There is so much more that we can add about ways to shift the IT department and support the enterprise through a solid IT foundation. But the biggest challenge facing IT departments is the mindset of the leadership and their relationship and understanding of the value of IT.

  • IT as a foundation for all other business functions needs collaborative partnerships between departments. Competing KPI’s often get in the way. Performance measures MUST be indicative of the digital roadmap and measure interdepartmental collaboration rather than remain focused on competing budgets.
  • Flatten organizational structures with less burdensome approval processes to allow for a more agile environment that is better poised to compete with disruptive technologies.

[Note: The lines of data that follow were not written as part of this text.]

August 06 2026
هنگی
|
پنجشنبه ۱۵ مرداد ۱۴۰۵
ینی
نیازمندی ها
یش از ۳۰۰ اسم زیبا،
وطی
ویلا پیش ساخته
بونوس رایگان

  • Embrace transparency! Secret projects are never really secret, you gain a far more acceptable response and adoption rate if people have a voice, are well prepared, and are given the resources needed to move forward. Keeping it secret drives gossip and rumours that will always come back to bite you. (We are talking about technology changes here, not SEC confidentiality or merger activities.)
  • Invest in your IT department, and the people within it, by recognizing more adaptable financial models designed around longer-term technology roadmaps. Build a plan that allows you to fund the people side of change to reduce support costs and empower your people to get you to future state faster.
  • Develop a ‘continuous improvement’ culture. Stop seeing digital within your business, or the projects within your business, as static with an endpoint. Technology evolves and your business must evolve with it.